Task description:
In the records below, find the line with "candle holder: present" and the line with "plush toy: none". Print both exactly, along with every line between them, and no other line.

Given data:
-=-=-

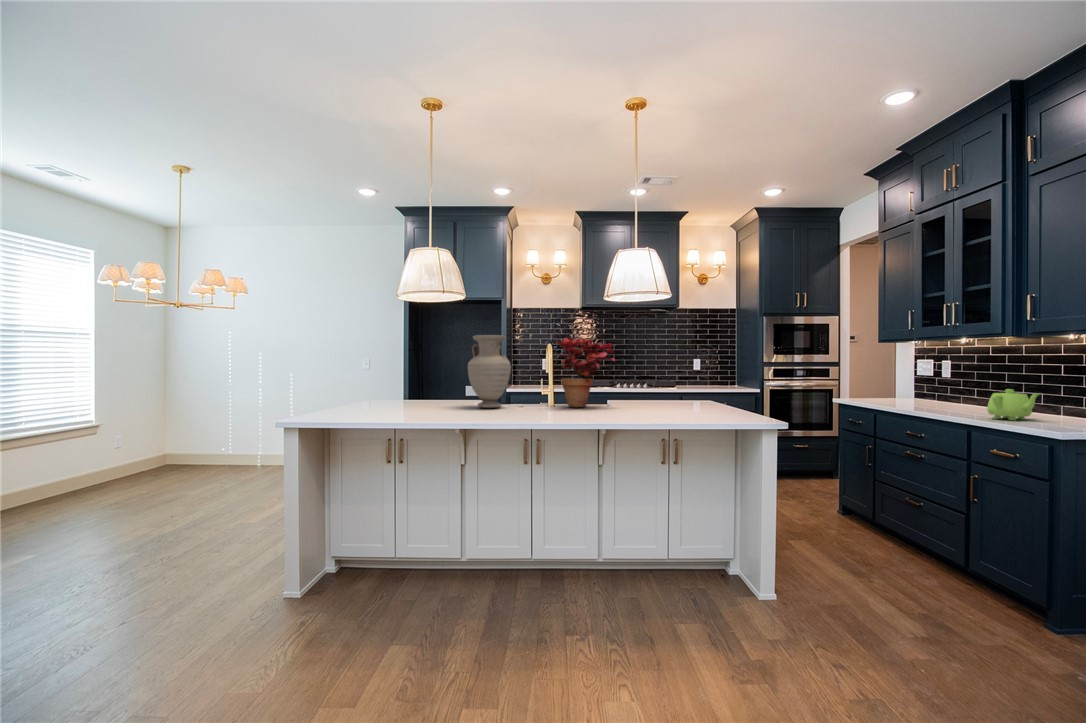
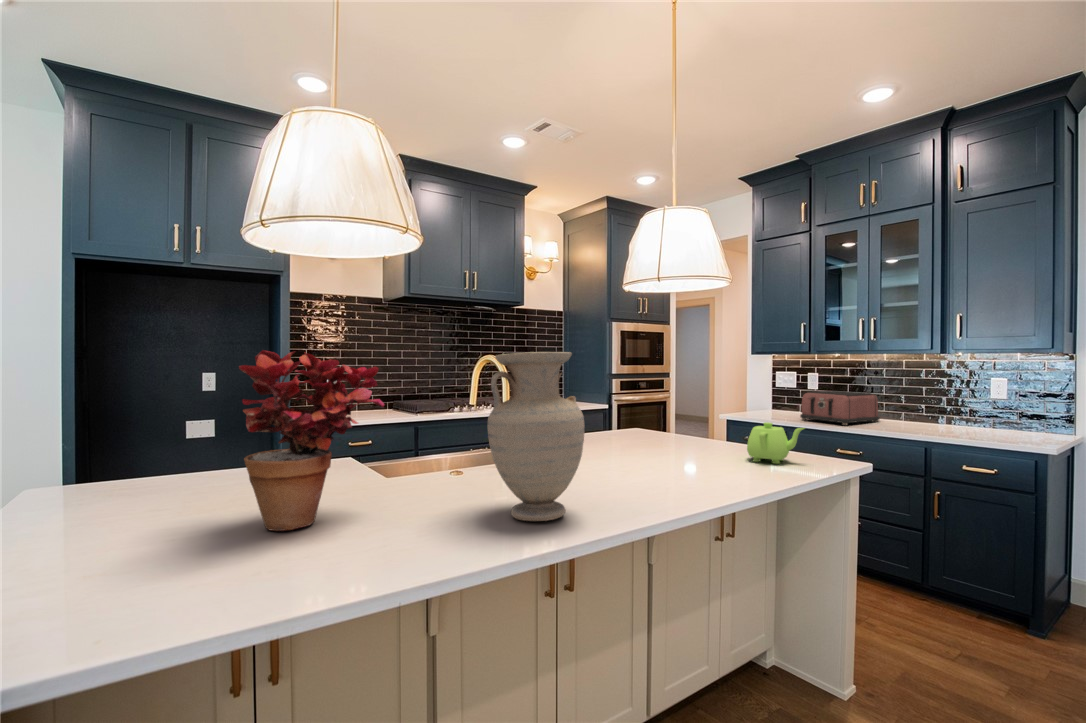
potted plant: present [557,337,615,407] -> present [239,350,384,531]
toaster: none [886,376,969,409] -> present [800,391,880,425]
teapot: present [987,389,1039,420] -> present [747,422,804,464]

-=-=-

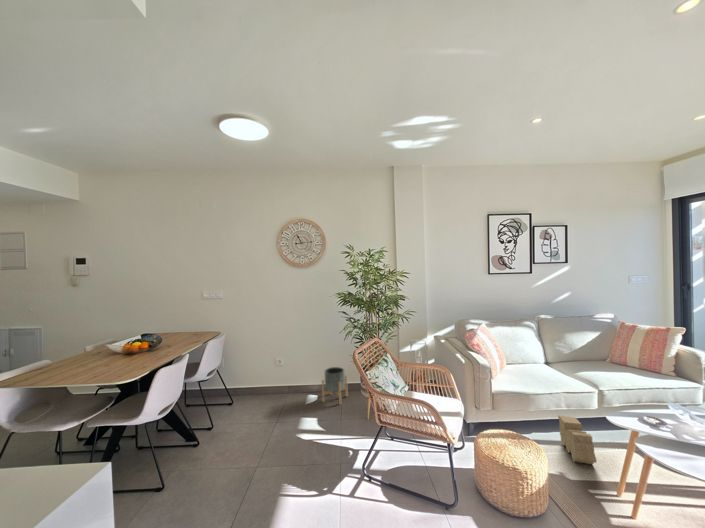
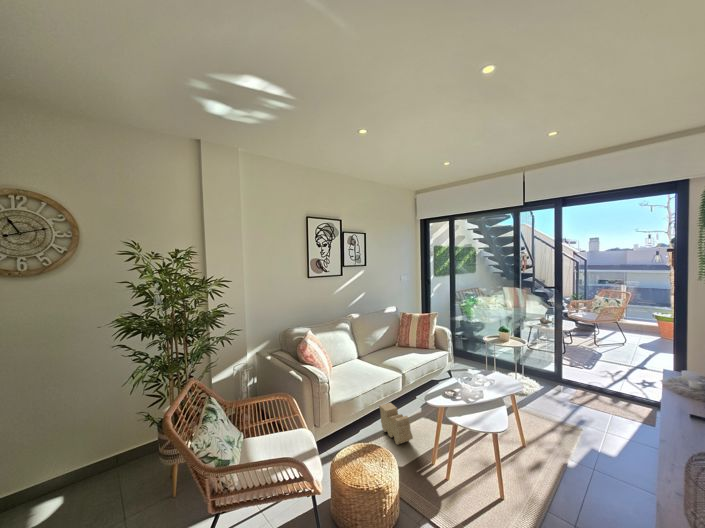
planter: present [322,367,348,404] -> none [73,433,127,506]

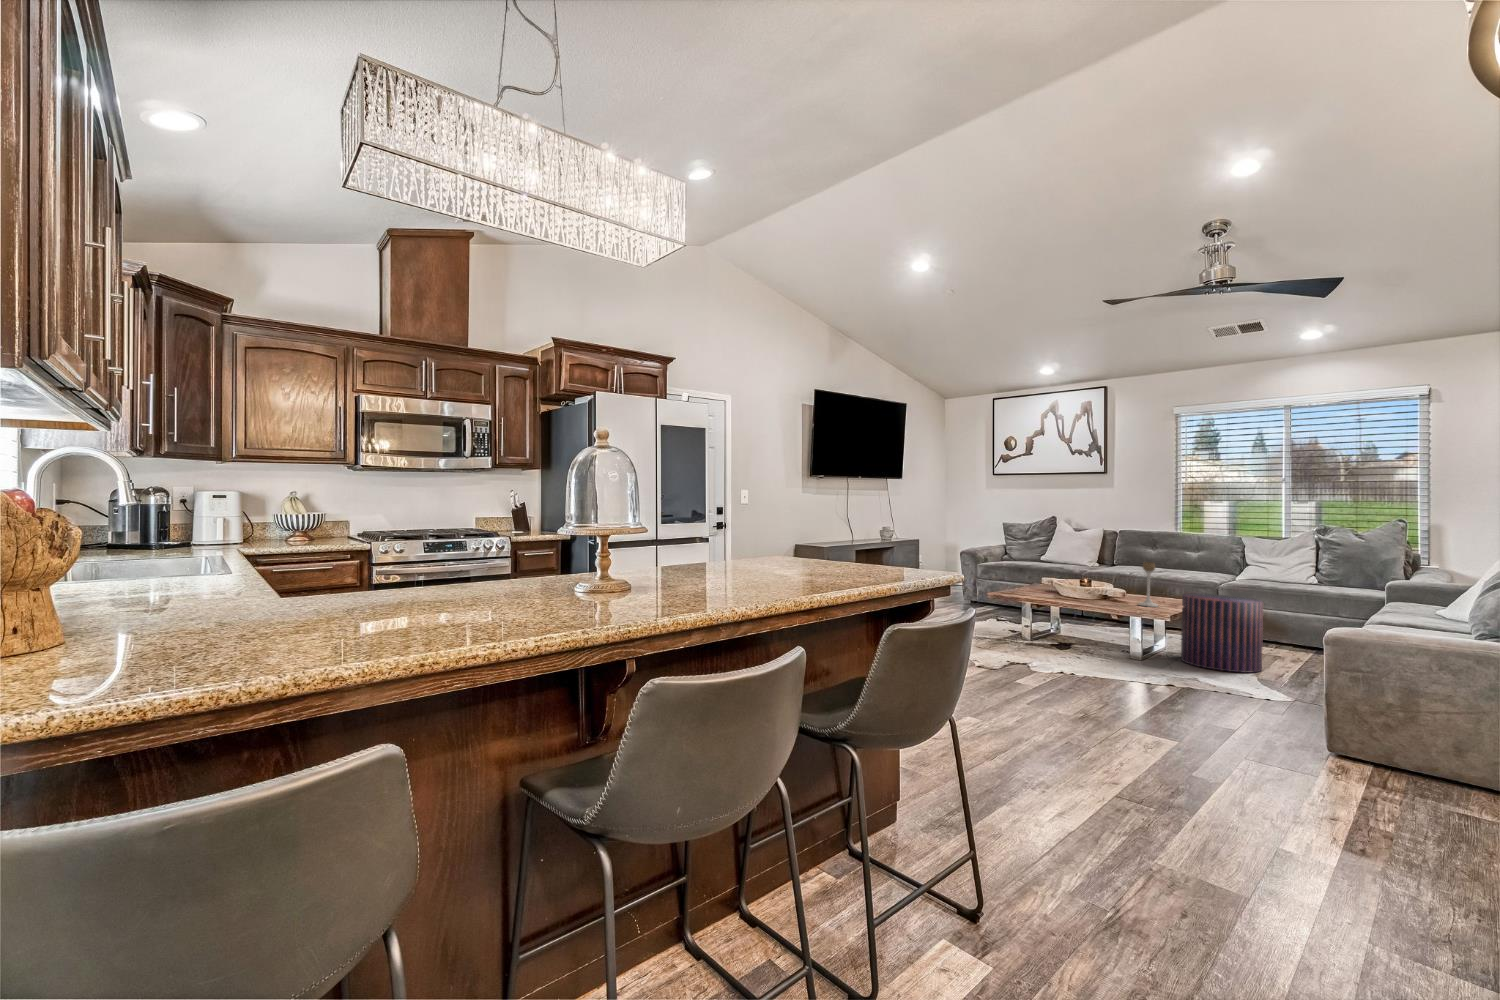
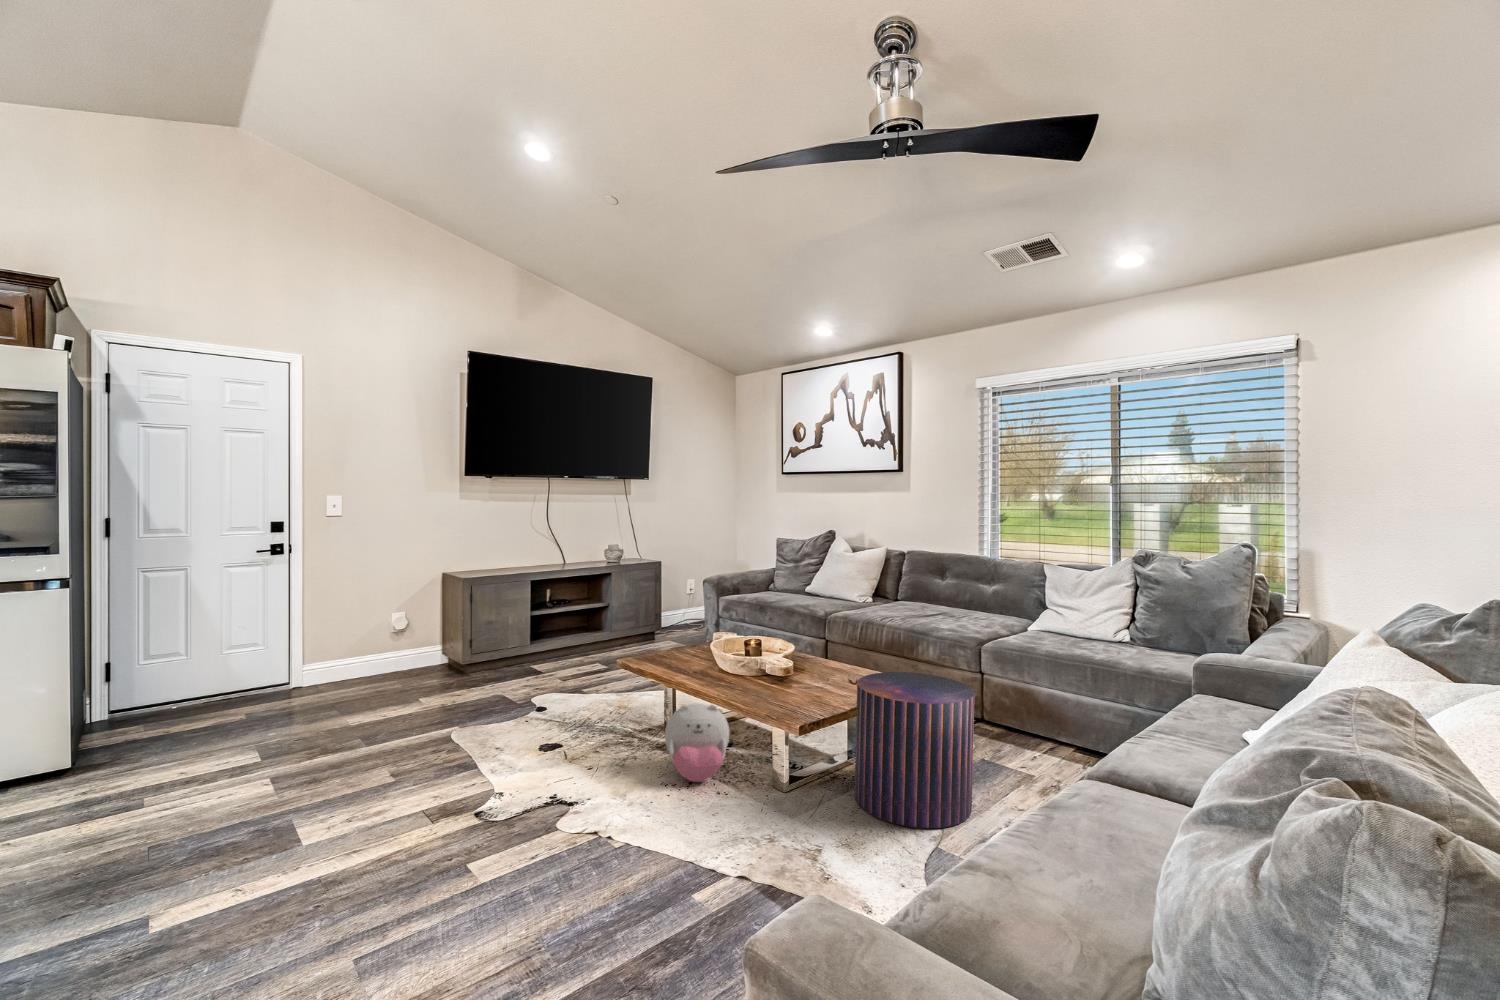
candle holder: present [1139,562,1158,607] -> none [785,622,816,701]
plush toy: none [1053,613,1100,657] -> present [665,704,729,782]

-=-=-

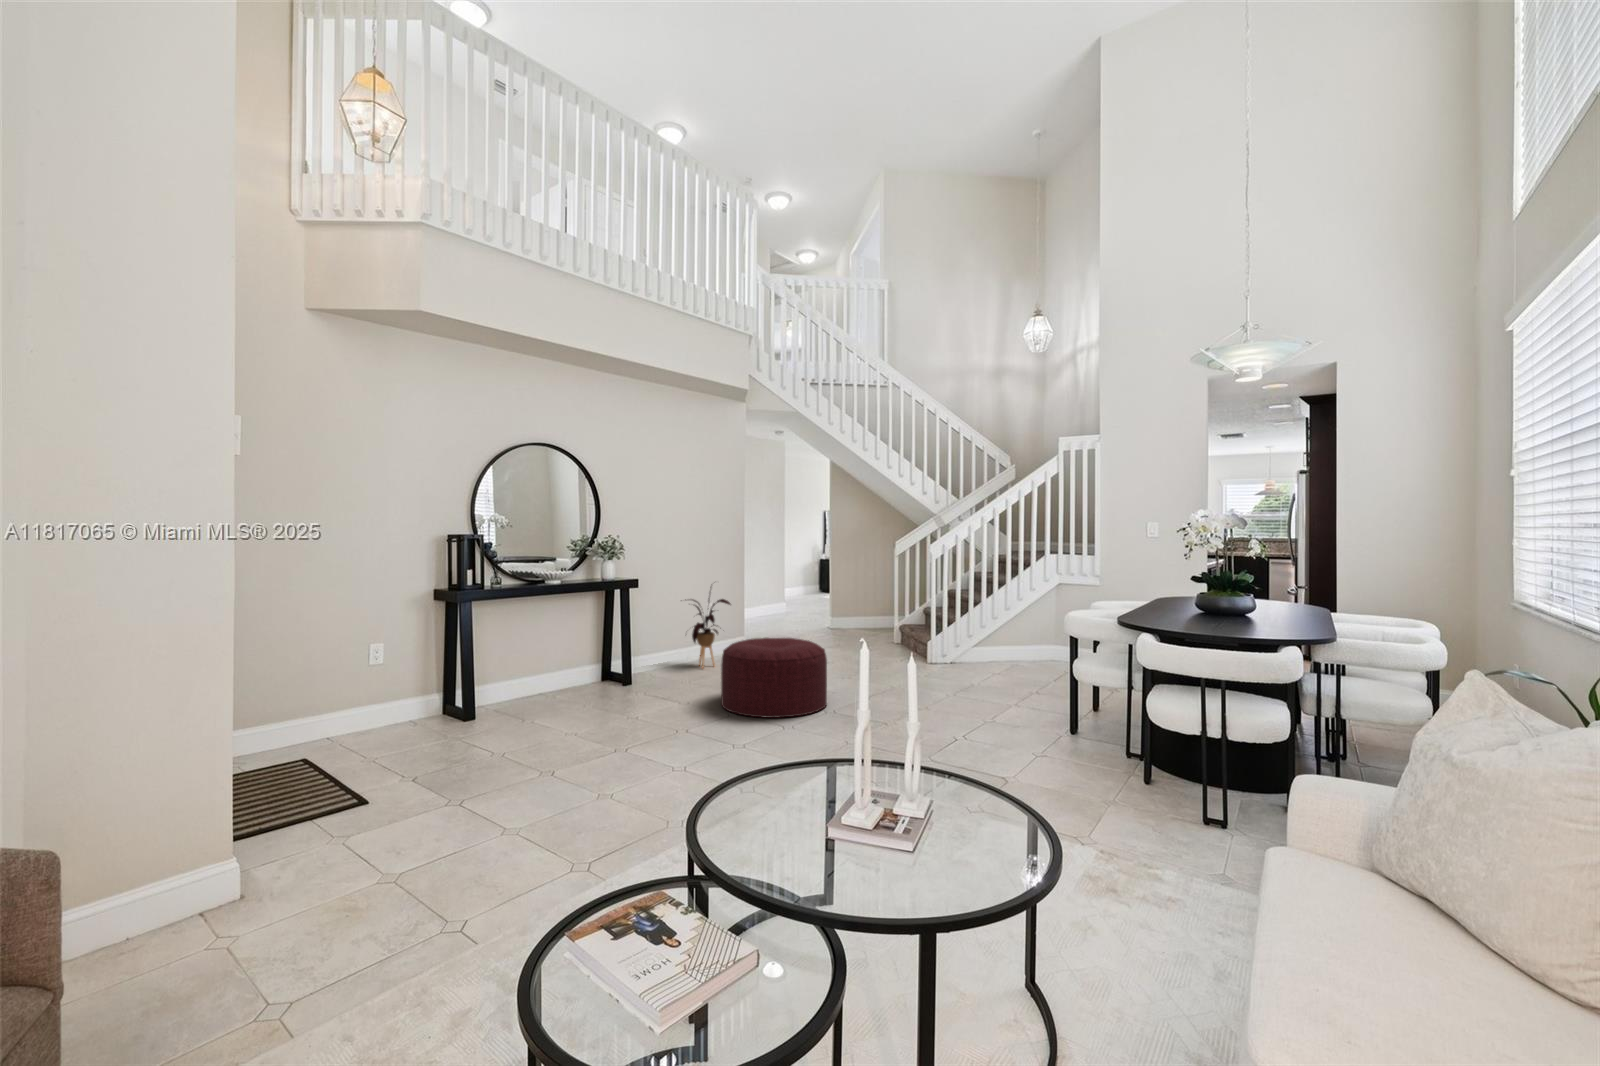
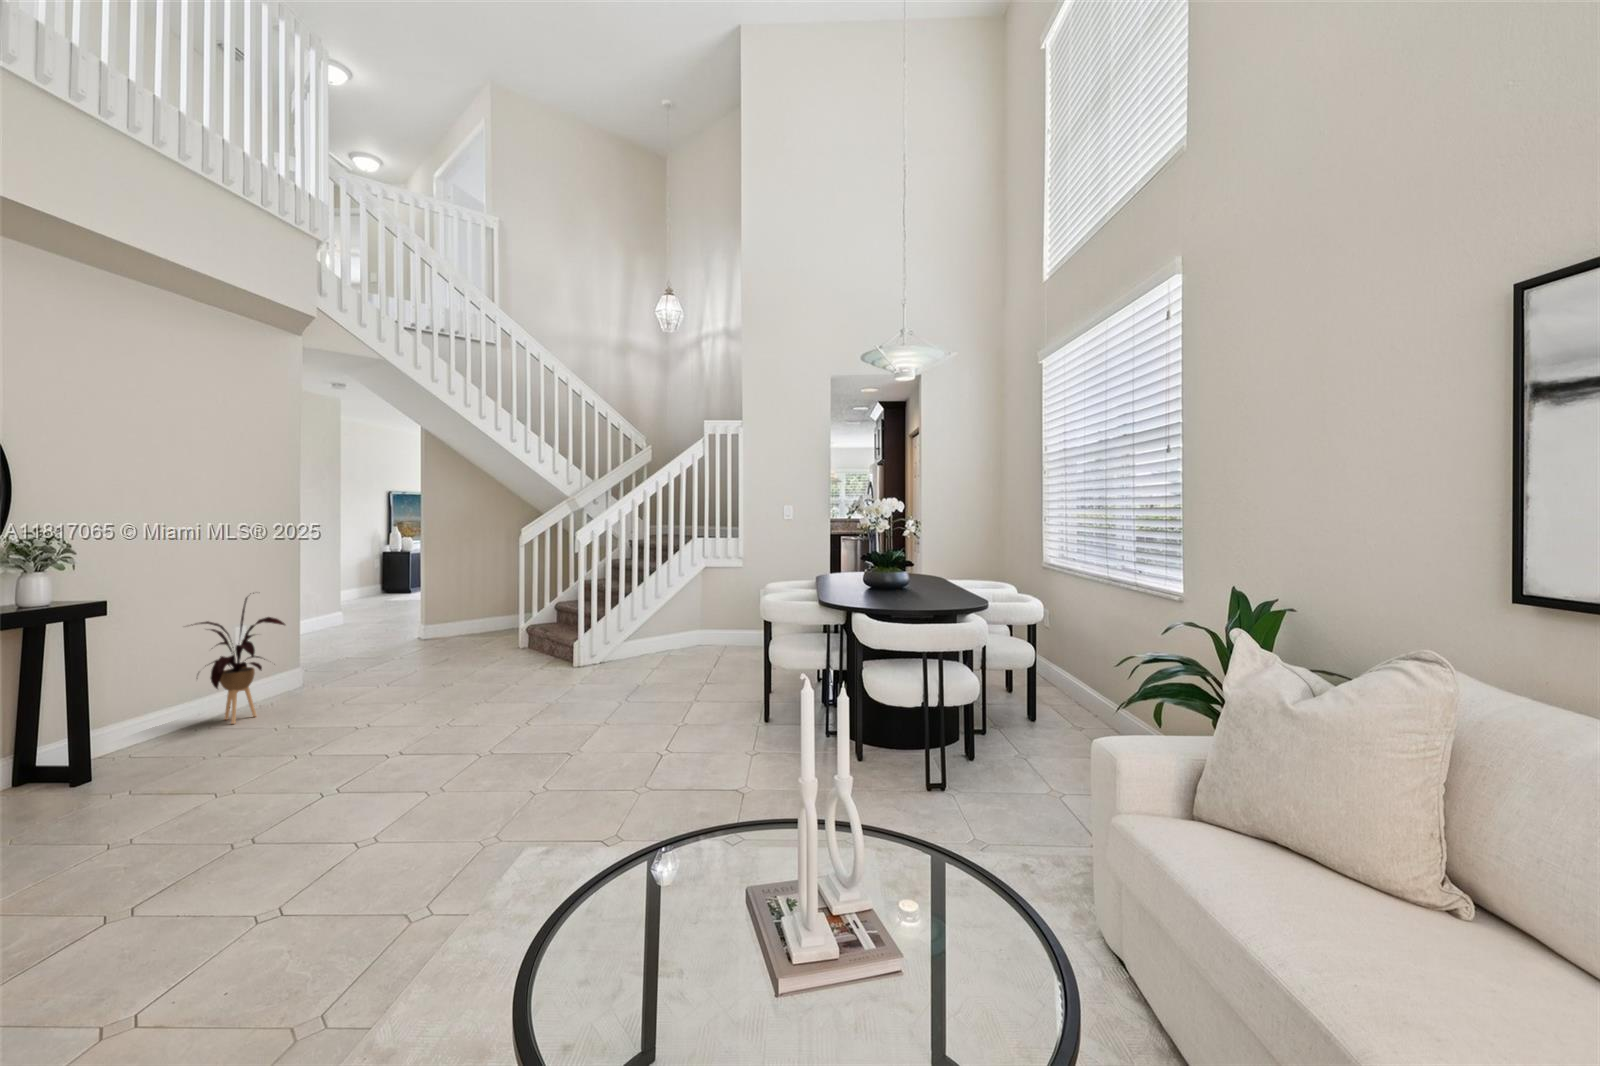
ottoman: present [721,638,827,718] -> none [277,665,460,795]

-=-=-

Answer space:
candle holder: present [1139,562,1158,607] -> none [785,622,816,701]
plush toy: none [1053,613,1100,657] -> present [665,704,729,782]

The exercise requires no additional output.